- Text segment
Virtua Fighter 5 Ultimate Showdown Perfects A Beloved Fighting Game, Yet Feels Locked In The Past

Nearly 15 years after its original release, Virtua Fighter 5 is back in a new, updated form on PS4. Revealed a mere week before its release, Virtua Fighter 5 Ultimate Showdown sees the classic fighter perfected for the modern era, sporting all kinds of graphical enhancements and the tightest feel this particular installment has seen yet. All 19 characters return with their movesets intact, the balance has (seemingly) remained the same, and all of the previous levels make a comeback. The only real differences come in the form of the visuals, a new soundtrack, and some customization options for character costumes.

After fans had been begging for Sega to do something new with the IP, it’s great to see this game not only materialize but be offered for free on PlayStation Plus for the first two months. No matter how polished and feature-packed a fighting game is, a lack of players is a death knell for its future. With Ultimate Showdown reaching millions for the low cost of a PS Plus subscription, Sega has pretty much guaranteed that this particular iteration will find a dedicated fanbase.

- What to work on
1 – According to the article, how many characters return in Virtua Fighter 5 Ultimate Showdown?
2 – Please reproduce the article word for word, starting at "After fans had" and ending at "a dedicated fanbase.".
The entries can be left unread.

(Dataset entries)
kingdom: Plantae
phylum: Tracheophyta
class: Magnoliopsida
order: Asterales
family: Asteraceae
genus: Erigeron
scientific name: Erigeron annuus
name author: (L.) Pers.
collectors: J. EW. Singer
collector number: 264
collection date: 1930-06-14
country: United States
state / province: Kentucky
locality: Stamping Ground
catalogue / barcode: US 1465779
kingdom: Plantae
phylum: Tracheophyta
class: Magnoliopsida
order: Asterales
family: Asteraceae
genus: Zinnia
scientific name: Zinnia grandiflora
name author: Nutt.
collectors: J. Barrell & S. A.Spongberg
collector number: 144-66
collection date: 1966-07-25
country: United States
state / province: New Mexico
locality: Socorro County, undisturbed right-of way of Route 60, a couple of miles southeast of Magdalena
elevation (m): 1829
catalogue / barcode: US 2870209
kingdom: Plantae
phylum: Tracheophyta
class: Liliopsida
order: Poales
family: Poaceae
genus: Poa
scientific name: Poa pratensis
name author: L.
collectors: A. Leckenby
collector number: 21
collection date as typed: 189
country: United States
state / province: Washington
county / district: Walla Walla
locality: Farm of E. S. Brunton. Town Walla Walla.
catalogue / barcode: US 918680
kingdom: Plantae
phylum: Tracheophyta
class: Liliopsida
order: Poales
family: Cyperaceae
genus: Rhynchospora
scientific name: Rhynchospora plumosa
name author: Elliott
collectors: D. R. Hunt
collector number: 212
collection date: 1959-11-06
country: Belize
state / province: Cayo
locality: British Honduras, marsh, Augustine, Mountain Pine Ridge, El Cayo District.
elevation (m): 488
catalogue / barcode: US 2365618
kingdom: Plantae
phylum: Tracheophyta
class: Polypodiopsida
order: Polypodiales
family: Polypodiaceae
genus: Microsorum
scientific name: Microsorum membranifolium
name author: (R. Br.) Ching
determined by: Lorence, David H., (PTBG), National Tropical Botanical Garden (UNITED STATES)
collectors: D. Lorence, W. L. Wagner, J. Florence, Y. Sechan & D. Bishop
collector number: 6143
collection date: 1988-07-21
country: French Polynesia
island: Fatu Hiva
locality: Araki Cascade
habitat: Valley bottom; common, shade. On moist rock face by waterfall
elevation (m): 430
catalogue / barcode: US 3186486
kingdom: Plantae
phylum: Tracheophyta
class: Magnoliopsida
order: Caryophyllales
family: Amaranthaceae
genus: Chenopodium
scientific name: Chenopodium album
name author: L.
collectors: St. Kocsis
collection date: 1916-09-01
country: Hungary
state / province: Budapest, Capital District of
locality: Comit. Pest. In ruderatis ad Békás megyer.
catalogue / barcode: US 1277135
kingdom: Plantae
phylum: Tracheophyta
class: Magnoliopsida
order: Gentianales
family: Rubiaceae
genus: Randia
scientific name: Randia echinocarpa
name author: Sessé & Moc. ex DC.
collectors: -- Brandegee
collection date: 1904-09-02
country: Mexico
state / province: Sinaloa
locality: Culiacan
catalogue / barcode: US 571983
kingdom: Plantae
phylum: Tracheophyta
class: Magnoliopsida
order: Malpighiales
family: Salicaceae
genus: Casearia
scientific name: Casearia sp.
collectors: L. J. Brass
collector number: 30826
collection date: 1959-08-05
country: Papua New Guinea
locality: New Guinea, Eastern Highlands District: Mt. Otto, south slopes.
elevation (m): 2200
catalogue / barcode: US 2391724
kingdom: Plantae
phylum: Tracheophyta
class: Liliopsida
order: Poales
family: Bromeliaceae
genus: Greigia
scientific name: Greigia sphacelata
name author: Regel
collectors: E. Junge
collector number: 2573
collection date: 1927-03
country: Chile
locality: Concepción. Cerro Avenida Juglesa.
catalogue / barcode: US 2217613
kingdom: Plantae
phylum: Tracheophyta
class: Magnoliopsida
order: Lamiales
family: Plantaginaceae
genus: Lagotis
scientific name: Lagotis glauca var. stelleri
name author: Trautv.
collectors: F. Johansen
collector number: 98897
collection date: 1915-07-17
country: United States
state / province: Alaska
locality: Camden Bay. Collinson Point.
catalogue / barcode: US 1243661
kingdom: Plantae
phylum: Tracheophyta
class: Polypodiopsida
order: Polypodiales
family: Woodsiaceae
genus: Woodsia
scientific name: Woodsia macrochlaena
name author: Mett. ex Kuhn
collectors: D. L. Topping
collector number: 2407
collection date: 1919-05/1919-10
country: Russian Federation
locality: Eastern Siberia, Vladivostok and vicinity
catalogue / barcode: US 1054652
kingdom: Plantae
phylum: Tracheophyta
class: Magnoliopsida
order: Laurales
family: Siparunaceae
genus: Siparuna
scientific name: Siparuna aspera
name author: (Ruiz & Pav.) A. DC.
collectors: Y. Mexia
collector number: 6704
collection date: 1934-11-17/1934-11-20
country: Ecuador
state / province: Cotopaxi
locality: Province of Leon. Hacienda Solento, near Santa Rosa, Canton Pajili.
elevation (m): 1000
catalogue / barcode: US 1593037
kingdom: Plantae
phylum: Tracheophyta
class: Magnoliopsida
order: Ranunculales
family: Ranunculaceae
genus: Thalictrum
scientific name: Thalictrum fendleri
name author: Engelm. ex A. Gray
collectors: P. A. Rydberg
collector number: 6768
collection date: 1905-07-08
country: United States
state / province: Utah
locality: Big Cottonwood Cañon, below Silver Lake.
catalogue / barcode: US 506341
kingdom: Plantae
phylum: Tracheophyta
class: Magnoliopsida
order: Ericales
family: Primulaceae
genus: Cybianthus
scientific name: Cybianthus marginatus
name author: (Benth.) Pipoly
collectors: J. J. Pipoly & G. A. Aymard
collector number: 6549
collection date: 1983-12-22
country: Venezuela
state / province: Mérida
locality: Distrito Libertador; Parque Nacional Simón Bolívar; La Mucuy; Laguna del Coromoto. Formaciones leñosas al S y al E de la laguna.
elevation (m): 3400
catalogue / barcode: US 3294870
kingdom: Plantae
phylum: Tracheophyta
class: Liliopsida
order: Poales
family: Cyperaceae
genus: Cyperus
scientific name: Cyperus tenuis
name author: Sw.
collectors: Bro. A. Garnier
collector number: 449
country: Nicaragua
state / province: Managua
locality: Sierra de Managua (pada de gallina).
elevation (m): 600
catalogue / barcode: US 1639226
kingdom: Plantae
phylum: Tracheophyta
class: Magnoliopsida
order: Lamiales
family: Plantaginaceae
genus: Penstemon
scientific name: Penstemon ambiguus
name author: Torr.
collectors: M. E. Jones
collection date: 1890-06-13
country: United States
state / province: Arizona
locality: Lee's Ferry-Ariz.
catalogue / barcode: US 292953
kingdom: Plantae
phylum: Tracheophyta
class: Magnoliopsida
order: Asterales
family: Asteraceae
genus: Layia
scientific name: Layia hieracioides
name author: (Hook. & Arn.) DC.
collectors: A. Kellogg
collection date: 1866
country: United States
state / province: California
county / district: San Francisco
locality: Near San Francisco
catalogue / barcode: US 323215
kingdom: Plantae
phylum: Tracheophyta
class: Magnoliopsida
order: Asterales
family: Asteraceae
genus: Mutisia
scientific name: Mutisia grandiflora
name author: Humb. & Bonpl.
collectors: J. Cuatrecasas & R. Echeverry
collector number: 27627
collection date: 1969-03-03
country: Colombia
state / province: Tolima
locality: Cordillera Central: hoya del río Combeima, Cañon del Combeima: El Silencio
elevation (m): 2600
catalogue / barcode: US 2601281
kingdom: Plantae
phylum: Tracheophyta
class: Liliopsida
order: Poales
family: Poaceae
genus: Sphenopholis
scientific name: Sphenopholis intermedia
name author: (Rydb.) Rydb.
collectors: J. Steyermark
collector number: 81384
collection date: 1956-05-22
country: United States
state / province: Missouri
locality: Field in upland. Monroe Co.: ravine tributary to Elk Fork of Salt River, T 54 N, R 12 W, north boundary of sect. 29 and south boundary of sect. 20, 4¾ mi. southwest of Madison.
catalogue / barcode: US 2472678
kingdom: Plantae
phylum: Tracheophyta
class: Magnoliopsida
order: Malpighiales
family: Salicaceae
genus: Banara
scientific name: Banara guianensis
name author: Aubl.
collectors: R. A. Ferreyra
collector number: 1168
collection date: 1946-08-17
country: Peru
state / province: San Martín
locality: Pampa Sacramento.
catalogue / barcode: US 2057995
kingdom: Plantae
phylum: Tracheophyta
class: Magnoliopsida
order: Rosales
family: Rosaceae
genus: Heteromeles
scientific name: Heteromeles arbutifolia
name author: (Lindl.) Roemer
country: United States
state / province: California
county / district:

- Task-by-task solutions
1 – All 19 characters return, with their movesets intact.

2 –
After fans had been begging for Sega to do something new with the IP, it’s great to see this game not only materialize but be offered for free on PlayStation Plus for the first two months. No matter how polished and feature-packed a fighting game is, a lack of players is a death knell for its future. With Ultimate Showdown reaching millions for the low cost of a PS Plus subscription, Sega has pretty much guaranteed that this particular iteration will find a dedicated fanbase.